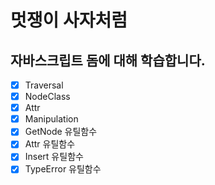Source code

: # 멋쟁이 사자처럼
## 자바스크립트 돔에 대해 학습합니다.

- [x] Traversal
- [x] NodeClass
- [x] Attr
- [x] Manipulation
- [x] GetNode 유틸함수
- [x] Attr 유틸함수
- [x] Insert 유틸함수
- [x] TypeError 유틸함수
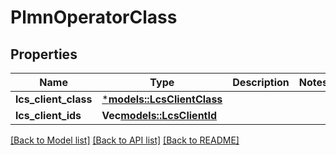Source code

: # PlmnOperatorClass

## Properties
Name | Type | Description | Notes
------------ | ------------- | ------------- | -------------
**lcs_client_class** | [***models::LcsClientClass**](LcsClientClass.md) |  | 
**lcs_client_ids** | **Vec<models::LcsClientId>** |  | 

[[Back to Model list]](../README.md#documentation-for-models) [[Back to API list]](../README.md#documentation-for-api-endpoints) [[Back to README]](../README.md)


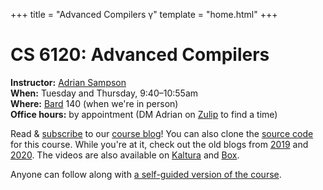 +++
title = "Advanced Compilers γ"
template = "home.html"
+++
# CS 6120: Advanced Compilers

**Instructor:** [Adrian Sampson][adrian]  
**When:** Tuesday and Thursday, 9:40–10:55am  
**Where:** [Bard][] 140 (when we're in person)  
**Office hours:** by appointment (DM Adrian on [Zulip][] to find a time)

Read & [subscribe][rss] to our [course blog][blog]!
You can also clone the [source code][gh] for this course.
While you're at it, check out the old blogs from [2019][blog2019] and [2020][blog2020].
The videos are also available on [Kaltura][] and [Box][box].

Anyone can follow along with [a self-guided version of the course][self-guided].

[adrian]: https://www.cs.cornell.edu/~asampson/
[zulip]: https://cs6120.zulipchat.com
[blog]: @/blog/_index.md
[rss]: rss.xml
[gh]: https://github.com/sampsyo/cs6120
[blog2019]: https://www.cs.cornell.edu/courses/cs6120/2019fa/blog/
[blog2020]: https://www.cs.cornell.edu/courses/cs6120/2020fa/blog/
[kaltura]: https://vod.video.cornell.edu/channel/CS%2B6120/179754792
[box]: https://cornell.box.com/s/wb3387ebfbte9btx3weekmc8nij5glep
[lesson]: @/lesson/_index.md
[self-guided]: @/self-guided.md
[bard]: https://www.fs.cornell.edu/fs/facinfo/fs_facilInfo.cfm?facil_cd=2070
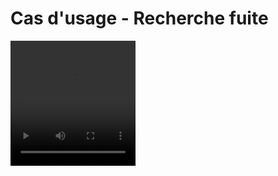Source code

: # Cas d'usage - Recherche fuite

<div class="flex flex-col items-center text-center w-full">
<video width="200" height="200"  controls>
  <source src="/images/recherche-fuite.mov" type="video/mp4">
  Your browser does not support the video tag.
</video>
</div>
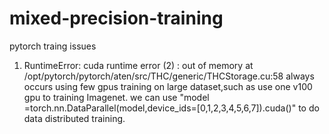 # mixed-precision-training

pytorch traing issues
1. RuntimeError: cuda runtime error (2) : out of memory at /opt/pytorch/pytorch/aten/src/THC/generic/THCStorage.cu:58
        always occurs using few gpus training on large dataset,such as use one v100 gpu to training Imagenet.
        we can use "model =torch.nn.DataParallel(model,device_ids=[0,1,2,3,4,5,6,7]).cuda()" to do data distributed training.
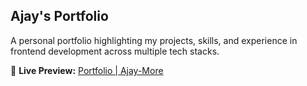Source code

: ## Ajay's Portfolio  
A personal portfolio highlighting my projects, skills, and experience in frontend development across multiple tech stacks.  

🔗 **Live Preview:** [Portfolio | Ajay-More](https://ajaymore06.github.io/Ajay-More-Portfolio/)  
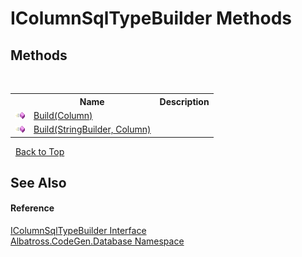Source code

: # IColumnSqlTypeBuilder Methods
 


## Methods
&nbsp;<table><tr><th></th><th>Name</th><th>Description</th></tr><tr><td>![Public method](media/pubmethod.gif "Public method")</td><td><a href="9a97a098-5aad-0f5d-48a2-337b94a290ed">Build(Column)</a></td><td /></tr><tr><td>![Public method](media/pubmethod.gif "Public method")</td><td><a href="e8f486ca-ca82-cec6-f208-07ab23385294">Build(StringBuilder, Column)</a></td><td /></tr></table>&nbsp;
<a href="#icolumnsqltypebuilder-methods">Back to Top</a>

## See Also


#### Reference
<a href="0517135b-b696-987c-2323-9866c68b0e17">IColumnSqlTypeBuilder Interface</a><br /><a href="bdf46154-2f7c-d3c3-6413-8c6484d341a9">Albatross.CodeGen.Database Namespace</a><br />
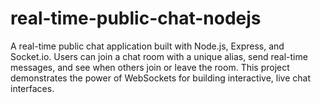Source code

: # real-time-public-chat-nodejs
A real-time public chat application built with Node.js, Express, and Socket.io. Users can join a chat room with a unique alias, send real-time messages, and see when others join or leave the room. This project demonstrates the power of WebSockets for building interactive, live chat interfaces.
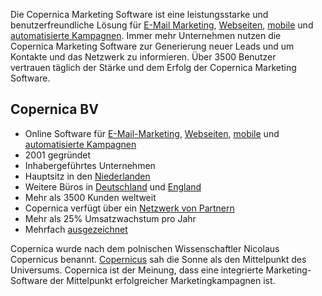 Die Copernica Marketing Software ist eine leistungsstarke und
benutzerfreundliche Lösung für [E-Mail
Marketing](./emailings.md),
[Webseiten](http://www.copernica.com/de/funktionen/webseiten "Webseiten"),
[mobile](http://www.copernica.com/de/funktionen/handy "Mobile") und
[automatisierte
Kampagnen](./automate-your-campaigns.md "automatisierte Kampagnen").
Immer mehr Unternehmen nutzen die Copernica Marketing Software zur
Generierung neuer Leads und um Kontakte und das Netzwerk zu informieren.
Über 3500 Benutzer vertrauen täglich der Stärke und dem Erfolg der
Copernica Marketing Software.

Copernica BV
------------

-   Online Software für
    [E-Mail-Marketing](./emailings.md "E-Mail Marketing"),
    [Webseiten](http://www.copernica.com/de/funktionen/webseiten "Webseiten"),
    [mobile](http://www.copernica.com/de/funktionen/handy "Mobilen") und
    [automatisierte
    Kampagnen](./emailings.md/automatisieren-sie-ihre-kampagnen "automatisierte Kampagnen")
-   2001 gegründet
-   Inhabergeführtes Unternehmen
-   Hauptsitz in den
    [Niederlanden](http://www.copernica.com/nl/over-ons/neem-contact-met-ons-op "Copernica BV The Netherlands contact information")
-   Weitere Büros in
    [Deutschland](http://www.copernica.com/de/uber-uns/kontaktieren-sie-uns "Copernica Deutschland GmbH contact information")
    und
    [England](http://www.copernica.com/en/about-us/contact-us "Copernica UK contact information")
-   Mehr als 3500 Kunden weltweit
-   Copernica verfügt über ein [Netzwerk von
    Partnern](http://www.copernica.com/de/support/finden-sie-einen-partner "Partnern")
-   Mehr als 25% Umsatzwachstum pro Jahr
-   Mehrfach
    [ausgezeichnet](http://www.copernica.com/de/uber-uns/auszeichnungen "Awards von Copernica BV")

Copernica wurde nach dem polnischen Wissenschaftler Nicolaus Copernicus
benannt.
[Copernicus](http://www.copernica.com/de/uber-uns/wer-war-copernicus "Copernicus") sah
die Sonne als den Mittelpunkt des Universums. Copernica ist der Meinung,
dass eine integrierte Marketing-Software der Mittelpunkt erfolgreicher
Marketingkampagnen ist.
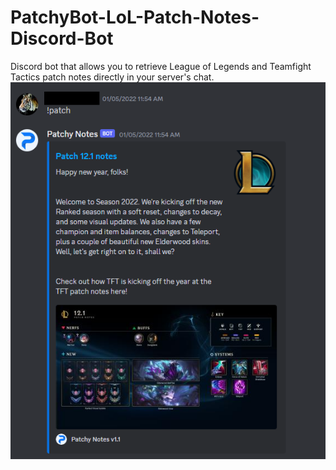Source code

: # PatchyBot-LoL-Patch-Notes-Discord-Bot
Discord bot that allows you to retrieve League of Legends and Teamfight Tactics patch notes directly in your server's chat.
![alt text](https://github.com/Jessecomo/PatchyBot-LoL-Patch-Notes-Discord-Bot/blob/main/Patchybot-Example.png)

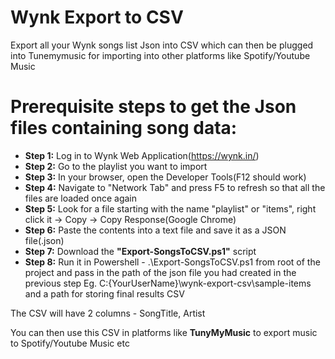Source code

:# Wynk Export to CSV
Export all your Wynk songs list Json into CSV which can then be plugged into Tunemymusic for importing into other platforms like Spotify/Youtube Music

# Prerequisite steps to get the Json files containing song data:
* **Step 1:** Log in to Wynk Web Application(https://wynk.in/)
* **Step 2:** Go to the playlist you want to import
* **Step 3:** In your browser, open the Developer Tools(F12 should work)
* **Step 4:** Navigate to "Network Tab" and press F5 to refresh so that all the files are loaded once again
* **Step 5:** Look for a file starting with the name "playlist" or "items", right click it -> Copy -> Copy Response(Google Chrome)
* **Step 6:** Paste the contents into a text file and save it as a JSON file(.json)
* **Step 7:** Download the **"Export-SongsToCSV.ps1"** script 
* **Step 8:** Run it in Powershell - .\Export-SongsToCSV.ps1 from root of the project and pass in the path of the json file you had created in the previous step Eg. C:\{YourUserName}\wynk-export-csv\sample-items and a path for storing final results CSV

The CSV will have 2 columns - SongTitle, Artist

You can then use this CSV in platforms like **TunyMyMusic** to export music to Spotify/Youtube Music etc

□ □ □

Can you arrange every line of the listing above as a JSON list of strings, one string per line, with blank lines left out and the pictures omitted?

- Response area
[
  "Source code",
  ": # 멋쟁이 사자처럼",
  "## 자바스크립트 돔에 대해 학습합니다.",
  "- [x] Traversal",
  "- [x] NodeClass",
  "- [x] Attr",
  "- [x] Manipulation",
  "- [x] GetNode 유틸함수",
  "- [x] Attr 유틸함수",
  "- [x] Insert 유틸함수",
  "- [x] TypeError 유틸함수",
  "Source code",
  ": # PlmnOperatorClass",
  "## Properties",
  "Name | Type | Description | Notes",
  "------------ | ------------- | ------------- | -------------",
  "**lcs_client_class** | [***models::LcsClientClass**](LcsClientClass.md) |  | ",
  "**lcs_client_ids** | **Vec<models::LcsClientId>** |  | ",
  "[[Back to Model list]](../README.md#documentation-for-models) [[Back to API list]](../README.md#documentation-for-api-endpoints) [[Back to README]](../README.md)",
  " +++",
  "title = \"Advanced Compilers γ\"",
  "template = \"home.html\"",
  "+++",
  "# CS 6120: Advanced Compilers",
  "**Instructor:** [Adrian Sampson][adrian]  ",
  "**When:** Tuesday and Thursday, 9:40–10:55am  ",
  "**Where:** [Bard][] 140 (when we're in person)  ",
  "**Office hours:** by appointment (DM Adrian on [Zulip][] to find a time)",
  "Read & [subscribe][rss] to our [course blog][blog]!",
  "You can also clone the [source code][gh] for this course.",
  "While you're at it, check out the old blogs from [2019][blog2019] and [2020][blog2020].",
  "The videos are also available on [Kaltura][] and [Box][box].",
  "Anyone can follow along with [a self-guided version of the course][self-guided].",
  "[adrian]: https://www.cs.cornell.edu/~asampson/",
  "[zulip]: https://cs6120.zulipchat.com",
  "[blog]: @/blog/_index.md",
  "[rss]: rss.xml",
  "[gh]: https://github.com/sampsyo/cs6120",
  "[blog2019]: https://www.cs.cornell.edu/courses/cs6120/2019fa/blog/",
  "[blog2020]: https://www.cs.cornell.edu/courses/cs6120/2020fa/blog/",
  "[kaltura]: https://vod.video.cornell.edu/channel/CS%2B6120/179754792",
  "[box]: https://cornell.box.com/s/wb3387ebfbte9btx3weekmc8nij5glep",
  "[lesson]: @/lesson/_index.md",
  "[self-guided]: @/self-guided.md",
  "[bard]: https://www.fs.cornell.edu/fs/facinfo/fs_facilInfo.cfm?facil_cd=2070",
  "Source code",
  ": # Cas d'usage - Recherche fuite",
  "<div class=\"flex flex-col items-center text-center w-full\">",
  "<video width=\"200\" height=\"200\"  controls>",
  "  <source src=\"/images/recherche-fuite.mov\" type=\"video/mp4\">",
  "  Your browser does not support the video tag.",
  "</video>",
  "</div>",
  " # mixed-precision-training",
  "pytorch traing issues",
  "1. RuntimeError: cuda runtime error (2) : out of memory at /opt/pytorch/pytorch/aten/src/THC/generic/THCStorage.cu:58",
  "        always occurs using few gpus training on large dataset,such as use one v100 gpu to training Imagenet.",
  "        we can use \"model =torch.nn.DataParallel(model,device_ids=[0,1,2,3,4,5,6,7]).cuda()\" to do data distributed training.",
  "Source code",
  ": ## Ajay's Portfolio  ",
  "A personal portfolio highlighting my projects, skills, and experience in frontend development across multiple tech stacks.  ",
  "🔗 **Live Preview:** [Portfolio | Ajay-More](https://ajaymore06.github.io/Ajay-More-Portfolio/)  ",
  "Source code",
  ": # IColumnSqlTypeBuilder Methods",
  "## Methods",
  "&nbsp;<table><tr><th></th><th>Name</th><th>Description</th></tr><tr><td>![Public method](media/pubmethod.gif \"Public method\")</td><td><a href=\"9a97a098-5aad-0f5d-48a2-337b94a290ed\">Build(Column)</a></td><td /></tr><tr><td>![Public method](media/pubmethod.gif \"Public method\")</td><td><a href=\"e8f486ca-ca82-cec6-f208-07ab23385294\">Build(StringBuilder, Column)</a></td><td /></tr></table>&nbsp;",
  "<a href=\"#icolumnsqltypebuilder-methods\">Back to Top</a>",
  "## See Also",
  "#### Reference",
  "<a href=\"0517135b-b696-987c-2323-9866c68b0e17\">IColumnSqlTypeBuilder Interface</a><br /><a href=\"bdf46154-2f7c-d3c3-6413-8c6484d341a9\">Albatross.CodeGen.Database Namespace</a><br />",
  "Source code",
  ": # real-time-public-chat-nodejs",
  "A real-time public chat application built with Node.js, Express, and Socket.io. Users can join a chat room with a unique alias, send real-time messages, and see when others join or leave the room. This project demonstrates the power of WebSockets for building interactive, live chat interfaces.",
  " Die Copernica Marketing Software ist eine leistungsstarke und",
  "benutzerfreundliche Lösung für [E-Mail",
  "Marketing](./emailings.md),",
  "[Webseiten](http://www.copernica.com/de/funktionen/webseiten \"Webseiten\"),",
  "[mobile](http://www.copernica.com/de/funktionen/handy \"Mobile\") und",
  "[automatisierte",
  "Kampagnen](./automate-your-campaigns.md \"automatisierte Kampagnen\").",
  "Immer mehr Unternehmen nutzen die Copernica Marketing Software zur",
  "Generierung neuer Leads und um Kontakte und das Netzwerk zu informieren.",
  "Über 3500 Benutzer vertrauen täglich der Stärke und dem Erfolg der",
  "Copernica Marketing Software.",
  "Copernica BV",
  "------------",
  "-   Online Software für",
  "    [E-Mail-Marketing](./emailings.md \"E-Mail Marketing\"),",
  "    [Webseiten](http://www.copernica.com/de/funktionen/webseiten \"Webseiten\"),",
  "    [mobile](http://www.copernica.com/de/funktionen/handy \"Mobilen\") und",
  "    [automatisierte",
  "    Kampagnen](./emailings.md/automatisieren-sie-ihre-kampagnen \"automatisierte Kampagnen\")",
  "-   2001 gegründet",
  "-   Inhabergeführtes Unternehmen",
  "-   Hauptsitz in den",
  "    [Niederlanden](http://www.copernica.com/nl/over-ons/neem-contact-met-ons-op \"Copernica BV The Netherlands contact information\")",
  "-   Weitere Büros in",
  "    [Deutschland](http://www.copernica.com/de/uber-uns/kontaktieren-sie-uns \"Copernica Deutschland GmbH contact information\")",
  "    und",
  "    [England](http://www.copernica.com/en/about-us/contact-us \"Copernica UK contact information\")",
  "-   Mehr als 3500 Kunden weltweit",
  "-   Copernica verfügt über ein [Netzwerk von",
  "    Partnern](http://www.copernica.com/de/support/finden-sie-einen-partner \"Partnern\")",
  "-   Mehr als 25% Umsatzwachstum pro Jahr",
  "-   Mehrfach",
  "    [ausgezeichnet](http://www.copernica.com/de/uber-uns/auszeichnungen \"Awards von Copernica BV\")",
  "Copernica wurde nach dem polnischen Wissenschaftler Nicolaus Copernicus",
  "benannt.",
  "[Copernicus](http://www.copernica.com/de/uber-uns/wer-war-copernicus \"Copernicus\") sah",
  "die Sonne als den Mittelpunkt des Universums. Copernica ist der Meinung,",
  "dass eine integrierte Marketing-Software der Mittelpunkt erfolgreicher",
  "Marketingkampagnen ist.",
  "Source code",
  ": # PatchyBot-LoL-Patch-Notes-Discord-Bot",
  "Discord bot that allows you to retrieve League of Legends and Teamfight Tactics patch notes directly in your server's chat.",
  "![alt text](https://github.com/Jessecomo/PatchyBot-LoL-Patch-Notes-Discord-Bot/blob/main/Patchybot-Example.png)",
  "Source code",
  ":# Wynk Export to CSV",
  "Export all your Wynk songs list Json into CSV which can then be plugged into Tunemymusic for importing into other platforms like Spotify/Youtube Music",
  "# Prerequisite steps to get the Json files containing song data:",
  "* **Step 1:** Log in to Wynk Web Application(https://wynk.in/)",
  "* **Step 2:** Go to the playlist you want to import",
  "* **Step 3:** In your browser, open the Developer Tools(F12 should work)",
  "* **Step 4:** Navigate to \"Network Tab\" and press F5 to refresh so that all the files are loaded once again",
  "* **Step 5:** Look for a file starting with the name \"playlist\" or \"items\", right click it -> Copy -> Copy Response(Google Chrome)",
  "* **Step 6:** Paste the contents into a text file and save it as a JSON file(.json)",
  "* **Step 7:** Download the **\"Export-SongsToCSV.ps1\"** script ",
  "* **Step 8:** Run it in Powershell - .\\Export-SongsToCSV.ps1 from root of the project and pass in the path of the json file you had created in the previous step Eg. C:\\{YourUserName}\\wynk-export-csv\\sample-items and a path for storing final results CSV",
  "The CSV will have 2 columns - SongTitle, Artist",
  "You can then use this CSV in platforms like **TunyMyMusic** to export music to Spotify/Youtube Music etc"
]